* **Required work**:
What is needed is an exact copy of all the data.

* **Data shown**:
= = = = =

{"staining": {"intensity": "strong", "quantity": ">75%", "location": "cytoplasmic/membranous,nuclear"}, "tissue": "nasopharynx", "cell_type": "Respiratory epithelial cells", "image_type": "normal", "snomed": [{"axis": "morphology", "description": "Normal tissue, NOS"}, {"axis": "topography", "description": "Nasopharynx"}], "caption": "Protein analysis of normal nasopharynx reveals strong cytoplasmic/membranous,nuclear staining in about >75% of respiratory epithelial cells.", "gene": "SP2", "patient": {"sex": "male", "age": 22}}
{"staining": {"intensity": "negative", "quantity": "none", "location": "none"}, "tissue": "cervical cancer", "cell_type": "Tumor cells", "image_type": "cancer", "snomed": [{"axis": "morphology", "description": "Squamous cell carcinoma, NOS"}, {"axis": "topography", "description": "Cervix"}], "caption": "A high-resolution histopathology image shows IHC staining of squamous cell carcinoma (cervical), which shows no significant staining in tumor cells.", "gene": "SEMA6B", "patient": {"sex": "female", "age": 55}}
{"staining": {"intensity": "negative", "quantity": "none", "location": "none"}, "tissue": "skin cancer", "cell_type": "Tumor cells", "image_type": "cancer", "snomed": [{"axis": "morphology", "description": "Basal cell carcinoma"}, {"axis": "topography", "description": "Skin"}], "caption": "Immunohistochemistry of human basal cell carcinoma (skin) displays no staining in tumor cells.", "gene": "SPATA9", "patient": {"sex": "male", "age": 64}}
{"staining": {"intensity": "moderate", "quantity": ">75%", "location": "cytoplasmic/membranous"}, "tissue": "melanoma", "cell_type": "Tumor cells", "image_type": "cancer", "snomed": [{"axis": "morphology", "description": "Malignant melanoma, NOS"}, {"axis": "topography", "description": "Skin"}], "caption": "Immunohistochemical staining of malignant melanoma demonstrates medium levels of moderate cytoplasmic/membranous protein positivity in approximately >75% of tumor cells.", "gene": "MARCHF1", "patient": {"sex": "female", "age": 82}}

= = = = =

* **Exercise response**:
{"staining": {"intensity": "strong", "quantity": ">75%", "location": "cytoplasmic/membranous,nuclear"}, "tissue": "nasopharynx", "cell_type": "Respiratory epithelial cells", "image_type": "normal", "snomed": [{"axis": "morphology", "description": "Normal tissue, NOS"}, {"axis": "topography", "description": "Nasopharynx"}], "caption": "Protein analysis of normal nasopharynx reveals strong cytoplasmic/membranous,nuclear staining in about >75% of respiratory epithelial cells.", "gene": "SP2", "patient": {"sex": "male", "age": 22}}
{"staining": {"intensity": "negative", "quantity": "none", "location": "none"}, "tissue": "cervical cancer", "cell_type": "Tumor cells", "image_type": "cancer", "snomed": [{"axis": "morphology", "description": "Squamous cell carcinoma, NOS"}, {"axis": "topography", "description": "Cervix"}], "caption": "A high-resolution histopathology image shows IHC staining of squamous cell carcinoma (cervical), which shows no significant staining in tumor cells.", "gene": "SEMA6B", "patient": {"sex": "female", "age": 55}}
{"staining": {"intensity": "negative", "quantity": "none", "location": "none"}, "tissue": "skin cancer", "cell_type": "Tumor cells", "image_type": "cancer", "snomed": [{"axis": "morphology", "description": "Basal cell carcinoma"}, {"axis": "topography", "description": "Skin"}], "caption": "Immunohistochemistry of human basal cell carcinoma (skin) displays no staining in tumor cells.", "gene": "SPATA9", "patient": {"sex": "male", "age": 64}}
{"staining": {"intensity": "moderate", "quantity": ">75%", "location": "cytoplasmic/membranous"}, "tissue": "melanoma", "cell_type": "Tumor cells", "image_type": "cancer", "snomed": [{"axis": "morphology", "description": "Malignant melanoma, NOS"}, {"axis": "topography", "description": "Skin"}], "caption": "Immunohistochemical staining of malignant melanoma demonstrates medium levels of moderate cytoplasmic/membranous protein positivity in approximately >75% of tumor cells.", "gene": "MARCHF1", "patient": {"sex": "female", "age": 82}}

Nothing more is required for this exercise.